WHAT YOU NEED TO DO:
1 > List every organization the passage on national parks and the Grinnell resurvey names as a major funder of the Grinnell Resurvey work.
2 > Update the passage on national parks and the Grinnell resurvey from "Grinnell at the" to "a larger ecosystem.", changing "preservation" to "conservation".

SOURCE DOCUMENT:
+ + +

Grinnell at the time stressed that national parks should not be small islands of preservation, but should be connected to other public lands and managed as part of a larger ecosystem.
To Beissinger, there’s a crucial question facing the national parks today, 100 years after the U.S. National Park Service was born: What is the goal of national parks given the reality of climate change?
“Do we continue trying to make these parks like vignettes of early America, which until recently was the management goal of the National Park Service? Climate change now tells us that often this isn’t going to be possible,” said Beissinger.
The 1963 Leopold Report established a long-standing wildlife management approach for the national parks, seeking to provide “a reasonable illusion of primitive America,” but the illusion becomes increasingly difficult to maintain as more troubling signs of the effects of climate change grow apparent in the parks.
“We’re now faced with managing toward a future of constant change,” said Beissinger.
While climate change may make it impossible to maintain historic conditions in many national parks, Beissinger thinks the parks can still play an important role as refugia: places where species can survive in the face of a changing environment.
Beissinger and his colleagues are specifically looking to pinpoint the places where the climate isn’t changing quickly. It’s also important that refugia are connected, so species can move into them and move around as needed. Identifying these areas can help land managers prioritize their conservation efforts.
“This reemphasizes what Grinnell said: National parks shouldn’t be islands, but connected and managed in the larger context of the ecosystem,” said Patton.
In Grinnell’s footsteps to the future
When scientists create models to predict future distributions of species, most are forced to start with data on the present-day locations of species and then project distributions forward in time based on climate data. Reliable and thorough data from the past are rarely available to compare against that of contemporary locations.
Not so with California’s birds and mammals. Because of Grinnell’s detailed field notes, reliable data on species’ locations across California starts 100 years ago, providing a much better way to anchor the trajectory, and rich data for the statistical models used by researchers today.
“His field books are little goldmines,” said Beissinger.
Grinnell and his students tried to record everything they saw in their field notes. Not only would they take notes on animals trapped and collected, but also other species observed nearby, and counts of birds encountered along the way.
Here again, Grinnell proved his foresight.
“It is quite probable that the facts of distribution, life history, and economic status may finally prove to be of more far-reaching value than whatever information is obtainable exclusively from the specimens themselves,” Grinnell wrote.
To Patton, both Grinnell’s work 100 years ago and the current resurvey project underscore just how valuable research museum collections are. UC Berkeley’s six natural history museums hold over 12 million specimens: plants, insects, fossils, human artifacts, vertebrates and more. With modern data analysis methods and the advent of sequencing techniques for ancient DNA, collections like these are a wealth of information today in ways never dreamed about when the museums were founded.
“The fact that we have historical material allows us to address questions we couldn’t even conceive of studying without it,” said Patton.
Grinnell’s meticulous notes have allowed UC Berkeley researchers to track down his survey locations, sometimes finding the exact same spot where a photo was taken 100 years ago.
“We’re not always able to walk in their footsteps, but they left us good documentation for the most part. In another 20 or 100 years, with the kind of data we’re gathering today, people will be able to walk exactly where we walked,” said Beissinger.
What they’ll see there is the question.
Major funding for the Grinnell Resurvey work is provided by the National Science Foundation, the National Geographic Society, and the National Park Service.

+ + +

DATASET EXCERPTS:
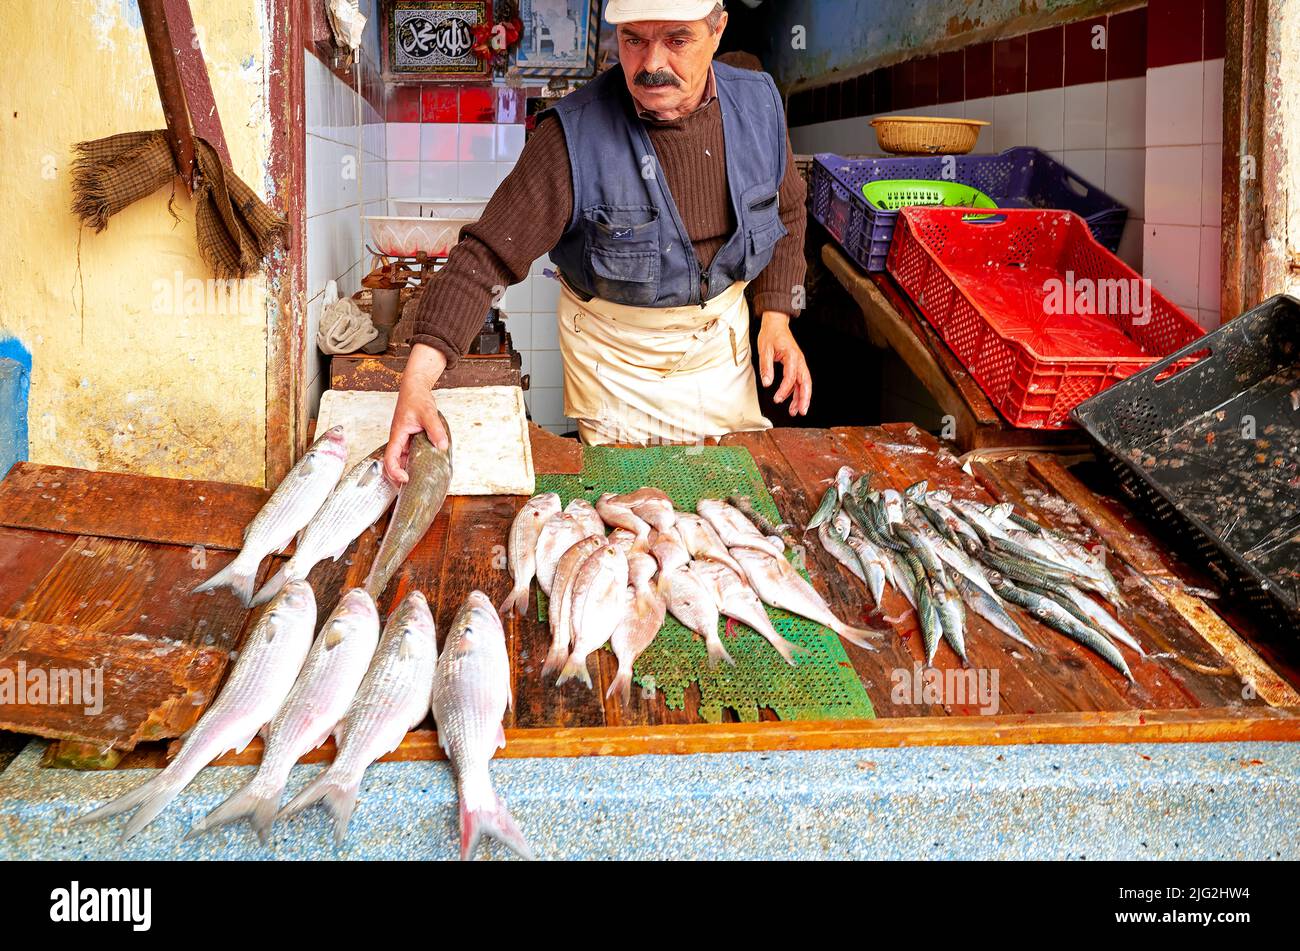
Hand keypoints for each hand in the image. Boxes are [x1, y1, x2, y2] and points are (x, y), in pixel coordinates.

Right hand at [384, 343, 449, 484]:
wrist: (416, 388)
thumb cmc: (417, 399)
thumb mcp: (428, 413)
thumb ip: (435, 430)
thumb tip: (442, 446)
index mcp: (397, 435)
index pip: (390, 458)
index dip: (394, 472)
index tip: (405, 479)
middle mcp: (399, 440)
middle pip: (395, 463)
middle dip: (401, 476)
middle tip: (415, 486)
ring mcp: (404, 441)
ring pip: (403, 460)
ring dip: (410, 469)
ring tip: (422, 480)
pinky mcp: (411, 440)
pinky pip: (412, 454)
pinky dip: (417, 461)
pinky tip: (428, 465)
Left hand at [756, 311, 810, 415]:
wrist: (776, 324)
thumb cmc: (771, 334)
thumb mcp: (764, 350)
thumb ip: (766, 367)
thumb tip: (767, 383)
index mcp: (792, 355)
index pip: (791, 376)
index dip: (785, 390)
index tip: (777, 399)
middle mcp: (799, 360)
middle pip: (806, 382)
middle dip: (804, 398)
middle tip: (801, 411)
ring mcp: (799, 363)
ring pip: (804, 384)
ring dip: (802, 398)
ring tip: (797, 411)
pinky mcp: (796, 366)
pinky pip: (799, 381)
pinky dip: (796, 393)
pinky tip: (792, 402)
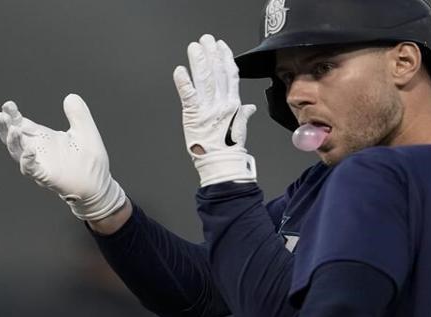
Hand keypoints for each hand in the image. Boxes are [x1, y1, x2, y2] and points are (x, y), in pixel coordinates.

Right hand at [0, 94, 126, 220]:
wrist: (99, 185)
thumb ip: (78, 114)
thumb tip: (71, 97)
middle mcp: (37, 150)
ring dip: (13, 142)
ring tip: (13, 129)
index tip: (8, 105)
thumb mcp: (86, 132)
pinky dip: (28, 161)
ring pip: (18, 153)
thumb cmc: (90, 161)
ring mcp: (40, 164)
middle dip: (5, 127)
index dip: (12, 115)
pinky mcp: (46, 177)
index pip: (21, 124)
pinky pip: (32, 170)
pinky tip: (28, 151)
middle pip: (13, 138)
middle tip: (1, 115)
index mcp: (43, 138)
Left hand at [173, 34, 258, 185]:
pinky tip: (180, 70)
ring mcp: (207, 108)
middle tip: (206, 40)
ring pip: (204, 79)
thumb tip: (250, 108)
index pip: (230, 75)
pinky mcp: (193, 115)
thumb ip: (243, 114)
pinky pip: (188, 95)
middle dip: (211, 54)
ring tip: (194, 48)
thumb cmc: (229, 148)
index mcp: (233, 104)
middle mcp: (221, 103)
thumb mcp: (240, 128)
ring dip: (198, 61)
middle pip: (217, 73)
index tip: (222, 46)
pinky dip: (183, 82)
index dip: (226, 58)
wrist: (221, 163)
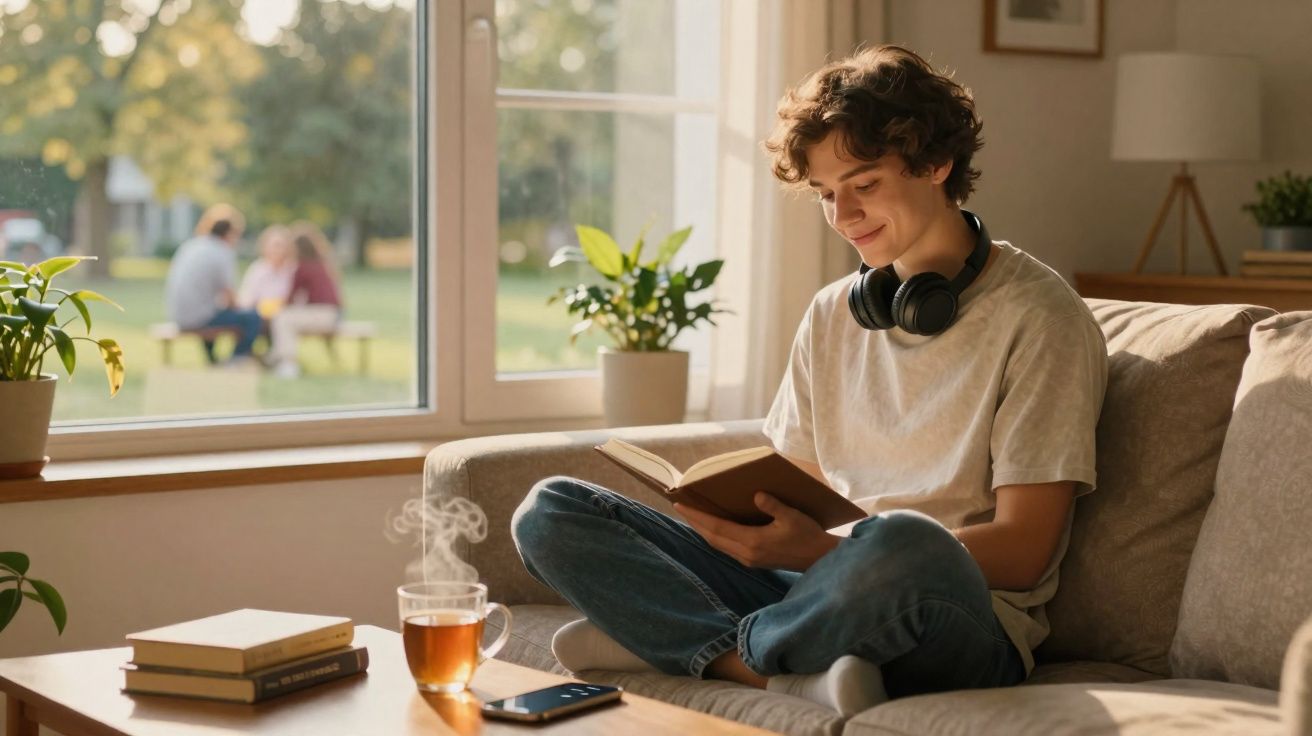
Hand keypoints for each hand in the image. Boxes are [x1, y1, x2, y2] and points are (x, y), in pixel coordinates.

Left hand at [674, 492, 839, 571]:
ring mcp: (749, 560)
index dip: (697, 517)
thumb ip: (773, 505)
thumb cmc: (807, 535)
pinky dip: (715, 536)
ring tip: (692, 516)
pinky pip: (727, 548)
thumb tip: (756, 495)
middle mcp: (746, 554)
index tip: (681, 505)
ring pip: (718, 545)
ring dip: (703, 531)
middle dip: (695, 523)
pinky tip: (713, 529)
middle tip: (680, 508)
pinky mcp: (753, 561)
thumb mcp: (792, 516)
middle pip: (712, 538)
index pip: (717, 528)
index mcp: (753, 542)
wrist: (819, 559)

+ + +

SOLUTIONS:
1 >
National Science Foundation
National Geographic Society
National Park Service

2 >
Grinnell at the time stressed that national parks should not be small islands of conservation, but should be connected to other public lands and managed as part of a larger ecosystem.